CIRCUIT COURT RUNOFF
Circuit Judge Jeff Ashton charged with misconduct by state judicial disciplinary commission
October 3, 2024 at 6:50:26 PM
Norine Dworkin
Editor in Chief
Judicial disciplinary commission finds “pattern of misconduct, “questions fitness for judicial office.”
Judge Jeff Ashton of the Ninth Circuit Court Wednesday was charged with judicial misconduct by the state Judicial Qualifications Commission (JQC), which has the authority to discipline judges.
Ashton is currently in a Nov. 5 runoff against attorney Alicia Peyton for the Group 15 seat on the Ninth Judicial Circuit Court.
The JQC outlined what it termed a “pattern of misconduct” in its Notice of Formal Charges.
“Your repeated unwillingness or inability to govern your behavior raises questions about your fitness for judicial office, and the foregoing behavior constitutes inappropriate conduct that violates Canons 1, 2, 3B(4), 3B(5), 3B(7) and 3E(1) of the Code of Judicial Conduct,” the JQC stated in its Notice.
Charges include “behav[ing] intemperately, including shouting at people appearing before you, and otherwise lacking the patience, dignity, and courtesy required by the Code of Judicial Conduct.”
It’s also alleged that Ashton showed clear bias toward parties and attorneys appearing in his courtroom.
In its Notice of Formal Charges, the Investigative Panel of the JQC stated that after meetings on March 21 and Sept 19, a majority of its members found “probable cause exists for formal proceedings to be instituted” against Ashton.
VoxPopuli reached out to Ashton for comment on the charges but did not hear back by press time. We will update the story with any comments received.
Eight instances of misconduct are described in the Notice, including threatening an attorney with criminal contempt, demonstrating bias through “facial expression and overall demeanor,” signaling to one side’s attorney and a refusal to remove himself from a case after a plaintiff alleged bias and petitioned for a new judge.

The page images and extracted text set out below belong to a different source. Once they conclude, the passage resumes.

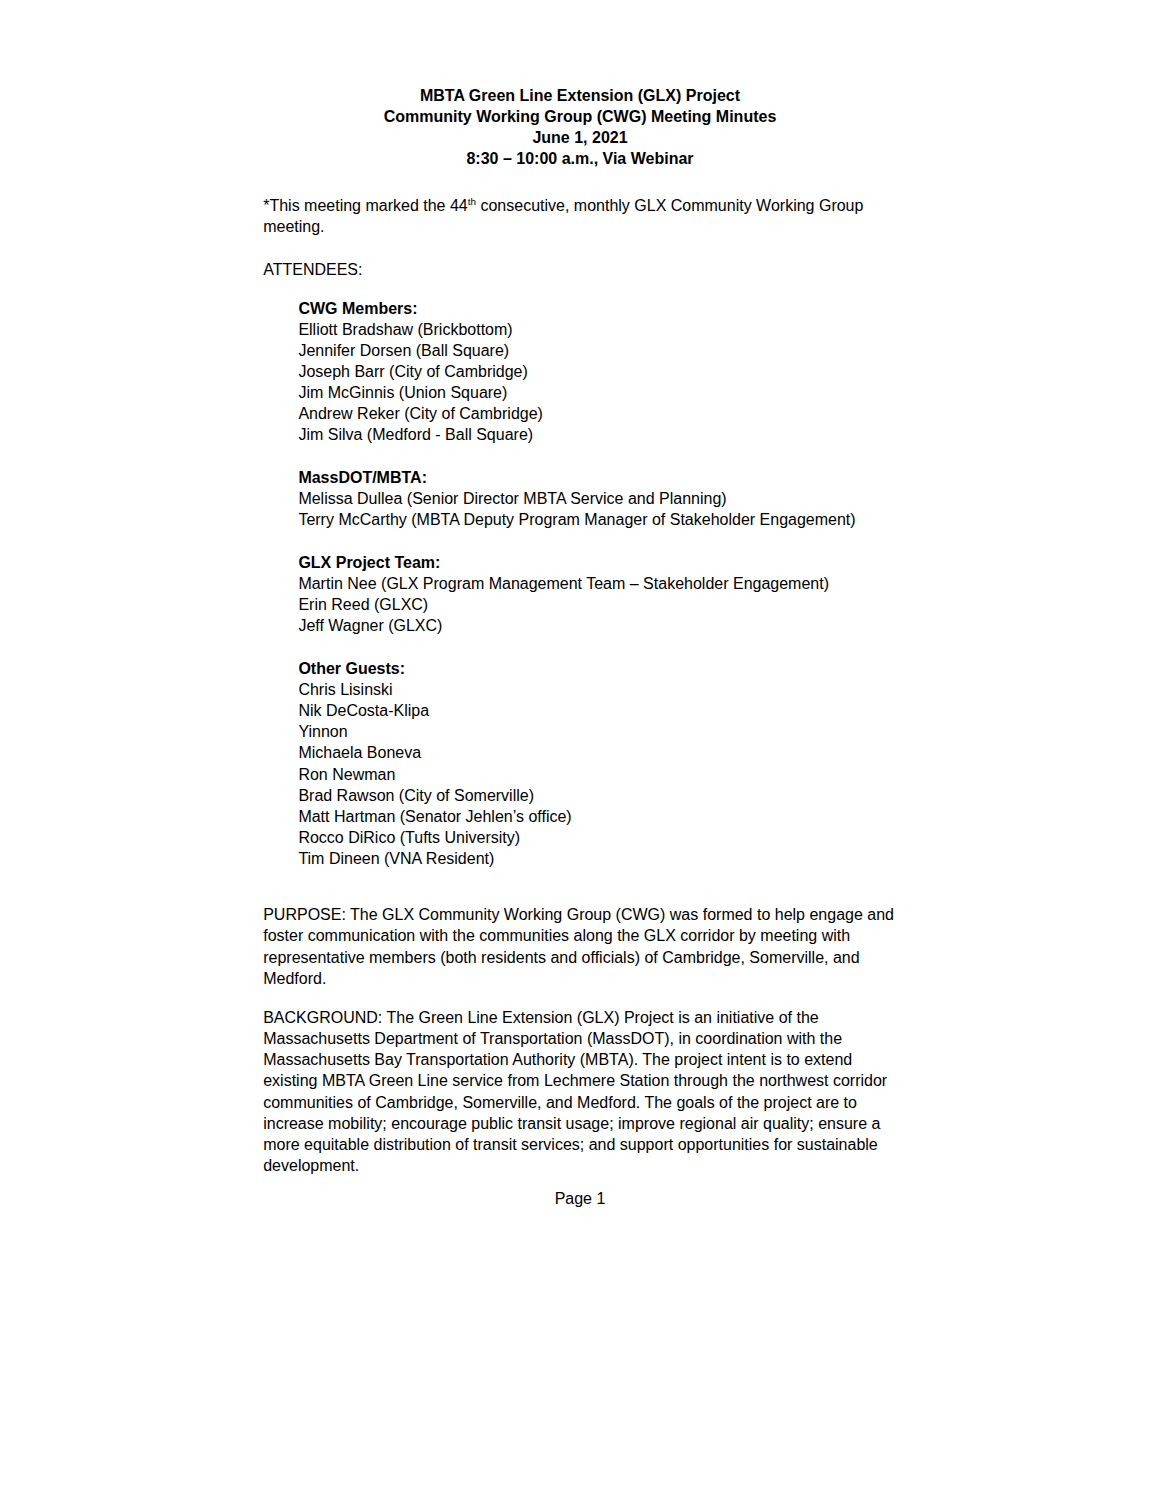MBTA Green Line Extension (GLX) Project
Community Working Group (CWG) Meeting Minutes
June 1, 2021
8:30 – 10:00 a.m., Via Webinar
*This meeting marked the 44th consecutive, monthly GLX Community Working Group meeting.
ATTENDEES:
CWG Members:
Elliott Bradshaw (Brickbottom)
Jennifer Dorsen (Ball Square)
Joseph Barr (City of Cambridge)
Jim McGinnis (Union Square)
Andrew Reker (City of Cambridge)
Jim Silva (Medford - Ball Square)
MassDOT/MBTA:
Melissa Dullea (Senior Director MBTA Service and Planning)
Terry McCarthy (MBTA Deputy Program Manager of Stakeholder Engagement)
GLX Project Team:
Martin Nee (GLX Program Management Team – Stakeholder Engagement)
Erin Reed (GLXC)
Jeff Wagner (GLXC)
Other Guests:
Chris Lisinski
Nik DeCosta-Klipa
Yinnon
Michaela Boneva
Ron Newman
Brad Rawson (City of Somerville)
Matt Hartman (Senator Jehlen’s office)
Rocco DiRico (Tufts University)
Tim Dineen (VNA Resident)
PURPOSE: The GLX Community Working Group (CWG) was formed to help engage and foster communication with the communities along the GLX corridor by meeting with representative members (both residents and officials) of Cambridge, Somerville, and Medford.
BACKGROUND: The Green Line Extension (GLX) Project is an initiative of the Massachusetts Department of Transportation (MassDOT), in coordination with the Massachusetts Bay Transportation Authority (MBTA). The project intent is to extend existing MBTA Green Line service from Lechmere Station through the northwest corridor communities of Cambridge, Somerville, and Medford. The goals of the project are to increase mobility; encourage public transit usage; improve regional air quality; ensure a more equitable distribution of transit services; and support opportunities for sustainable development.
Page 1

The Notice of Formal Charges also indicates that the JQC had previously warned Ashton about “allowing [him]self to be provoked into intemperate behavior by what you perceive as unprofessional conduct by attorneys or parties.” The document references a prior case in which Ashton was “recorded shouting down an attorney who appeared before you …” That case had been closed, but the JQC reopened it with these proceedings as “part of a pattern of misconduct.”
Ashton has 20 days to file a written response to the charges.
Sanctioned judges can be privately or publicly reprimanded, fined, suspended or removed from the bench, according to the JQC website.
Ashton was elected to the circuit court in 2018 after serving one term as state attorney. He lost re-election in 2016 after it was revealed he'd visited AshleyMadison, the affair site for married people. Prior to that, Ashton spent 30-years in the state attorney's office where he prosecuted notable cases, like Casey Anthony, who was accused and ultimately acquitted of killing her two-year-old daughter.
Ashton survived a three-person race in the Aug. 20 election, in which none of the candidates earned 50 percent of the vote, as one of the two top vote-getters. He now faces attorney Alicia Peyton in the Nov. 5 runoff.